Las artes hacen a las personas más felices y creativas; las
humanidades, más libres; las ciencias, más completas y la educación
física, más sanas; sin embargo, la religión las hace dependientes,
sometidas a ritos atávicos y a ceremonias plagadas de artificio. La
religión no busca la verdad, impone su verdad: te dice qué creer y cómo.
Aún
recuerdo el «yo confieso» que, alguna vez, cuando iba de niño a la
iglesia, muy de tarde en tarde, oía atónito con una cadencia rítmica
turbadora. Era algo así como: «Por mi culpa, por mi culpa, por mi gran
culpa», y proseguía con aquello de «pecar de acto, obra, pensamiento u
omisión»; vamos, sin escapatoria posible. De hecho, me daba miedo acudir
a la iglesia porque todo el que pasaba por allí parecía sentirse
culpable de algo, pecador desconsolado necesitado de confesarse para
poder seguir viviendo.
El miedo, siempre el miedo. Todo pesado y
medido para encadenar a perpetuidad la voluntad de la gente y para que
esto sea posible, tienen que cincelar ese miedo desde la infancia,
cuando la mente está tierna y es más influenciable porque, de lo
contrario, la manipulación pierde eficacia.
¿Libertad o miedo? La
educación es el antídoto que previene el miedo. Quien no esté
atormentado por la culpa y el pecado, siempre elegirá la libertad. Pero
el miedo es poderoso; ha sido, desde el inicio de los tiempos, el arma
con la que se ha dominado el mundo, con la que se ha doblegado la
voluntad del ser humano, con la que se ha pretendido mantener a la
libertad oculta.
Hoy, por fortuna, es posible ser libre si te
deshaces del miedo; pero, no obstante, para compensar esta realidad
desestabilizadora del atávico statu quo imperante en siglos, se utilizan
las aulas como púlpitos para seguir manteniendo el pulso al pensamiento
libre y que este no termine por despertar al individuo.
El aula
no debe ser la atalaya desde la que predicar la palabra y promover la
confesión, no es el sitio adecuado para adoctrinar, para llevar a cabo
la misión evangelizadora que, con dinero público, tiene lugar en centros
concertados y, de forma menos evidente, también en los centros
públicos.
Educar no es evangelizar es, exactamente, lo contrario.

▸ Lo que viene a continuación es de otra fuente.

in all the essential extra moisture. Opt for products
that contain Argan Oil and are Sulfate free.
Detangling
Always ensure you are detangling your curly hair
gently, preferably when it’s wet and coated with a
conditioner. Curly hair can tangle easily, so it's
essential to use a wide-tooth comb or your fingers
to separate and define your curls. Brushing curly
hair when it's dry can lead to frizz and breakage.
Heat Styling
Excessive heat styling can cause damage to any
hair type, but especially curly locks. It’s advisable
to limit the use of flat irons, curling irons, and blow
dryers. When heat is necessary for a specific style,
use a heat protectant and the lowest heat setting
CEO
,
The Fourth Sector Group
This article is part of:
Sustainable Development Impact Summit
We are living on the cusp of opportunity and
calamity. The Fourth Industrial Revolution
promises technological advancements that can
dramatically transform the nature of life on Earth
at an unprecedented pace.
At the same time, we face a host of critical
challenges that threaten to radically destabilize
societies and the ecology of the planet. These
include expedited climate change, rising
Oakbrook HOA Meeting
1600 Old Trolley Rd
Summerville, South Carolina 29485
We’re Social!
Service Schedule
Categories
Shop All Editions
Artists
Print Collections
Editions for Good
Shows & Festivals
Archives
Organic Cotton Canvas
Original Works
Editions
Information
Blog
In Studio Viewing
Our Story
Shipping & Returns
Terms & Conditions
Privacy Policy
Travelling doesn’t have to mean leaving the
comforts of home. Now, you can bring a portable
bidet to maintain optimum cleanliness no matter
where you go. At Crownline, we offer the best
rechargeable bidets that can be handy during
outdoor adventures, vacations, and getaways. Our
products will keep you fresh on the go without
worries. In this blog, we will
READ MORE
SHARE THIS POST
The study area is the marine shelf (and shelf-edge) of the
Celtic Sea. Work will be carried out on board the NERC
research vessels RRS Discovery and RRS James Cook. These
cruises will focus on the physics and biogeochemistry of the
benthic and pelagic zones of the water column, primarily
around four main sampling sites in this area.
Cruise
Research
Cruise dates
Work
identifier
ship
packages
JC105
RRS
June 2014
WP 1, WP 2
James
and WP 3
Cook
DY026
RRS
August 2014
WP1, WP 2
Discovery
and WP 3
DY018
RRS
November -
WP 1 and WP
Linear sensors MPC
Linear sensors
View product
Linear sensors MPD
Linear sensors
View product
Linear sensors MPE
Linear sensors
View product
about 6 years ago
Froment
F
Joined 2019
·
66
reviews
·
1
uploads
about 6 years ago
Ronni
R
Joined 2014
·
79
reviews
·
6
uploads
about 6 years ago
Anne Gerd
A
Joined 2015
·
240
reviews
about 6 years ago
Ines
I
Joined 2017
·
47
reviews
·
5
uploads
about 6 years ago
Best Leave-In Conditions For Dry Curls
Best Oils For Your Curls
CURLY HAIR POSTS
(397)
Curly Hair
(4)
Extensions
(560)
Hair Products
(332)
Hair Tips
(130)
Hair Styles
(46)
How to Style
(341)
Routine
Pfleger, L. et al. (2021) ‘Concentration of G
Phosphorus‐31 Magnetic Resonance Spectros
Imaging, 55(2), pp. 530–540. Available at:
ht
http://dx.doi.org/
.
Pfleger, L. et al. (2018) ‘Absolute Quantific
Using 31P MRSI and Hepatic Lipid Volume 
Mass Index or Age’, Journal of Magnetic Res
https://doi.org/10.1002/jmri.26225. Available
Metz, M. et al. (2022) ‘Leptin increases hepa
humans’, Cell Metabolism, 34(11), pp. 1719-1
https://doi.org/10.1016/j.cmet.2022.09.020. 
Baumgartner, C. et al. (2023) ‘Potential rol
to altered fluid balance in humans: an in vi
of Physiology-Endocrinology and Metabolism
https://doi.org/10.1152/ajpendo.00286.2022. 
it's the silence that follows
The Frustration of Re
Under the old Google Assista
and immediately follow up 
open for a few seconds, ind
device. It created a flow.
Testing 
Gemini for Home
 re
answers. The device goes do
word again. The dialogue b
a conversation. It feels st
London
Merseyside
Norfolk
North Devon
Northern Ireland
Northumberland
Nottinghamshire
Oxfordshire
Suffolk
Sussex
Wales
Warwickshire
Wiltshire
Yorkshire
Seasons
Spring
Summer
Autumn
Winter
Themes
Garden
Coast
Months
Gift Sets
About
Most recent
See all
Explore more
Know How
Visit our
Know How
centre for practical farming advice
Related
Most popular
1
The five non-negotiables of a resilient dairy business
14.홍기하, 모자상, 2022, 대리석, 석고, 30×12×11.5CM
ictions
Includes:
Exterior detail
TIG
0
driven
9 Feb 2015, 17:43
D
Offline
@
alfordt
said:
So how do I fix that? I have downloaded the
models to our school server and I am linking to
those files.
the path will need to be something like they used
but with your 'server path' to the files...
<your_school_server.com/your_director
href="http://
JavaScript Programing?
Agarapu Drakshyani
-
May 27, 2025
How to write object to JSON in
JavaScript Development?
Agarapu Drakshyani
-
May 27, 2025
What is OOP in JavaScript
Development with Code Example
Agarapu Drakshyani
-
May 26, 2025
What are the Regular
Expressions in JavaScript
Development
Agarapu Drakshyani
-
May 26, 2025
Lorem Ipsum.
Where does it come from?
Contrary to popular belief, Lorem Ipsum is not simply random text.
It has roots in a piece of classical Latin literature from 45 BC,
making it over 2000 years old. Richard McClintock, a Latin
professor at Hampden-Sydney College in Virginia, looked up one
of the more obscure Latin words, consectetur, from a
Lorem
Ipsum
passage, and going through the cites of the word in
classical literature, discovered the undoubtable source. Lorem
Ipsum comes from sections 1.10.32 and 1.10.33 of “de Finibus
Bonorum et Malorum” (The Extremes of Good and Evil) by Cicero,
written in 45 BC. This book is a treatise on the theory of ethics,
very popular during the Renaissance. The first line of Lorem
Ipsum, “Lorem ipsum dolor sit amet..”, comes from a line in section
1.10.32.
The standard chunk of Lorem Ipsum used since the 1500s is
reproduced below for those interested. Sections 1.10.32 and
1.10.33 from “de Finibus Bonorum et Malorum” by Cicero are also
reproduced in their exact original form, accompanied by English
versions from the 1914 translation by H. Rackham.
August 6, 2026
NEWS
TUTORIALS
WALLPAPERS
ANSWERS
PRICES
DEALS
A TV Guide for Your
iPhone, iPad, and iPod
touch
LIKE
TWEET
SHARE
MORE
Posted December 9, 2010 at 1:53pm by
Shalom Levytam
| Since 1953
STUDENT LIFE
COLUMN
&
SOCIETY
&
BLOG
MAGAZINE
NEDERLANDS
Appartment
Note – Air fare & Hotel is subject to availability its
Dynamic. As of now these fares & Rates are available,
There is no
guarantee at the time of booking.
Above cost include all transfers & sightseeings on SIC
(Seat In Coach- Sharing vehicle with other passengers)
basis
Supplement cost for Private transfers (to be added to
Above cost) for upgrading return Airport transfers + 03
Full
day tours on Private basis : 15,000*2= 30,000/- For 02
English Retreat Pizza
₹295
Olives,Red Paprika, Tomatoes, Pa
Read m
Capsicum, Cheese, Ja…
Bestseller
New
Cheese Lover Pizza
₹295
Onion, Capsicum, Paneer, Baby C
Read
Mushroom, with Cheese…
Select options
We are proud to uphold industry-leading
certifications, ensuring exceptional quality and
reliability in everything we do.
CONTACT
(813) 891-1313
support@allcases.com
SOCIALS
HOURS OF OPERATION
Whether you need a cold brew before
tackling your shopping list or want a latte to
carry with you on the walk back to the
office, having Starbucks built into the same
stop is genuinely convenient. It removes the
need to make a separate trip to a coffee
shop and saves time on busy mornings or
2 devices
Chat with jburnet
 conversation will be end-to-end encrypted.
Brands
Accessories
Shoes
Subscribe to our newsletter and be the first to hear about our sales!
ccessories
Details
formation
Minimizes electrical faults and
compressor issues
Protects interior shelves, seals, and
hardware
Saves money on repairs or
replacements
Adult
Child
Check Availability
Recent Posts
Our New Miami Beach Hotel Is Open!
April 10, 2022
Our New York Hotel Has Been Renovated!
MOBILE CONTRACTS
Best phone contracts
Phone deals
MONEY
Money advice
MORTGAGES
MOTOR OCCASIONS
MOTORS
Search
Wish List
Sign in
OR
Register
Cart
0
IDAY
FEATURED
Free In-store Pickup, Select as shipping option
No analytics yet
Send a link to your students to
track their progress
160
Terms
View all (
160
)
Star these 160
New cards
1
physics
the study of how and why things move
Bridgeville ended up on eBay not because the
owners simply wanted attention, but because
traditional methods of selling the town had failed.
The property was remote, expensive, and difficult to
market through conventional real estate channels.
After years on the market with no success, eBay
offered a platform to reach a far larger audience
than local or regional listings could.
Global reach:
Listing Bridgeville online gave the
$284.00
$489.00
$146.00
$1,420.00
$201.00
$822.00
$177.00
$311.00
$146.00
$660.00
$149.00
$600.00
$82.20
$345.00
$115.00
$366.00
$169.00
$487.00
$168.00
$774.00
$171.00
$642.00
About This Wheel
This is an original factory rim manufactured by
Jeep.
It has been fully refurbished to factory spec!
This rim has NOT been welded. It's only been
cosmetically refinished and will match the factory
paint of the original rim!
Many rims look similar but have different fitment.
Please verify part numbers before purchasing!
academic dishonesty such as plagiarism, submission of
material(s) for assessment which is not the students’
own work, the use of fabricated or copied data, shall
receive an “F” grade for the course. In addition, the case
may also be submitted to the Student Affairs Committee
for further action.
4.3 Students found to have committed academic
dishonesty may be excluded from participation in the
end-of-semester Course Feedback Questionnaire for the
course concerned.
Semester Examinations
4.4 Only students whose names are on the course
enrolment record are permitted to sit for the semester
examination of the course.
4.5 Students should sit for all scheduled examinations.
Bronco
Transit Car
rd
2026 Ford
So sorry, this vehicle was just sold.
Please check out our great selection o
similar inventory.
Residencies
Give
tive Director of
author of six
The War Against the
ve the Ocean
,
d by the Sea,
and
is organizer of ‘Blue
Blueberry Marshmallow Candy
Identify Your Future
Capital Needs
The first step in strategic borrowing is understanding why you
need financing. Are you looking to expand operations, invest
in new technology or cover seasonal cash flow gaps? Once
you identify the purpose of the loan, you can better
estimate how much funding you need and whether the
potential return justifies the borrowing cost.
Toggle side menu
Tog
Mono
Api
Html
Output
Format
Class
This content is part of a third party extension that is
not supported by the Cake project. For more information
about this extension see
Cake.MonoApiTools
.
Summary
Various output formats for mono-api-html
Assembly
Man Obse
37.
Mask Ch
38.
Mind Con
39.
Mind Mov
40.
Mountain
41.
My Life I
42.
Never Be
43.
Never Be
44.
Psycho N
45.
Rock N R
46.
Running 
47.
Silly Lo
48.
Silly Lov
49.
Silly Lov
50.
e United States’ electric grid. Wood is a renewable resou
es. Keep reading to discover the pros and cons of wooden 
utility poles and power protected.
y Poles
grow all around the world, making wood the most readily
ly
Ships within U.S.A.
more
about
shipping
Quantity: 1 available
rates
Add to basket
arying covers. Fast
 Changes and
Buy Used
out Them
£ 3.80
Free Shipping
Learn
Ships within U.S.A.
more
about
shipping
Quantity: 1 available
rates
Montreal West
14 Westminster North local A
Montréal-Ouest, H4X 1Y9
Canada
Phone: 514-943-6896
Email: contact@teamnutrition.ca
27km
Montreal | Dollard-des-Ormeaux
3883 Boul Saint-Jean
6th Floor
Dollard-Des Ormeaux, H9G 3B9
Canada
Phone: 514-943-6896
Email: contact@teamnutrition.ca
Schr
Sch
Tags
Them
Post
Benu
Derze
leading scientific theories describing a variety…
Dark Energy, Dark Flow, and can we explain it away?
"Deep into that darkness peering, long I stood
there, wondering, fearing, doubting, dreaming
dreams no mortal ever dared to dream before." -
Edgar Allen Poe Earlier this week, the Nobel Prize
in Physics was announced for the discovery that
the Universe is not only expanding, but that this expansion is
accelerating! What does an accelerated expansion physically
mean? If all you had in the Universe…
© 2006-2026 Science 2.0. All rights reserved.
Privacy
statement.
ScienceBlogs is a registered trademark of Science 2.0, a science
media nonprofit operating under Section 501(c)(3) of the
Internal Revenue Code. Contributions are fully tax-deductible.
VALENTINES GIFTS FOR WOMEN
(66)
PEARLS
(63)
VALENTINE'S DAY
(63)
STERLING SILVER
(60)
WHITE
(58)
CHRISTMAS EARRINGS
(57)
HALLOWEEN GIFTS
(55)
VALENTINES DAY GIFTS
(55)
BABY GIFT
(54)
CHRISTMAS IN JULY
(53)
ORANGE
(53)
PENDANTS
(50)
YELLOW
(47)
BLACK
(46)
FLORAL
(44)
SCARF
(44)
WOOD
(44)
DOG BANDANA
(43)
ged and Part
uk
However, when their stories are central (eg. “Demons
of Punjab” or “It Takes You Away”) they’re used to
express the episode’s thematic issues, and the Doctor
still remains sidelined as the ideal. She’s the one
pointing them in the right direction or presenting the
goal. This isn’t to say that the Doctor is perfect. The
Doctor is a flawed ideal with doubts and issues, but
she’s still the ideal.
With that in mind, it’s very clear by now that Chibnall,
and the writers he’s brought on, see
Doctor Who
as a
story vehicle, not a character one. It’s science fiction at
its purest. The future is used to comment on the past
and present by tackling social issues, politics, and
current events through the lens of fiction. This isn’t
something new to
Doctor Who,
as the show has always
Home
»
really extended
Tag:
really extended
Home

Las aulas tienen que ser lugares donde se forme a personas libres para
que, cuando sean adultos, puedan tomar sus propias decisiones. Manipular
la educación para fines aviesos es una de las formas más terribles de
maltrato.
El adoctrinamiento ideológico, ya sea en el plano
religioso o político que se lleva a cabo durante la infancia es el más
efectivo, dado que el niño asume del entorno familiar, escolar (social,
en definitiva) lo que ve de forma acrítica y lo imita como una
imposición del entorno. Todo gobierno debería impedir que se utilizara
la educación para dirigir el pensamiento de los alumnos hacia horizontes
diseñados para entorpecer, cuando no aniquilar, el pensamiento libre.
La
educación tiene que formar a ciudadanos autónomos e independientes, con
espíritu crítico y dueños de su propia voluntad para elegir;
emancipados, en una palabra, del rancio paternalismo que persigue
controlar la voluntad de la gente a través de la religión y del
sometimiento a los poderes fácticos, de todo orden, que pretenden
convertir al individuo en un producto con el que especular.
Es
evidente que los centros concertados, la mayoría de confesiones
religiosas, tienen una misión evangelizadora que los aleja de los
principios de libertad y autonomía crítica que tienen que regir la
educación. En la escuela pública estos principios están más protegidos;
aunque, en los tiempos que corren, también están en peligro.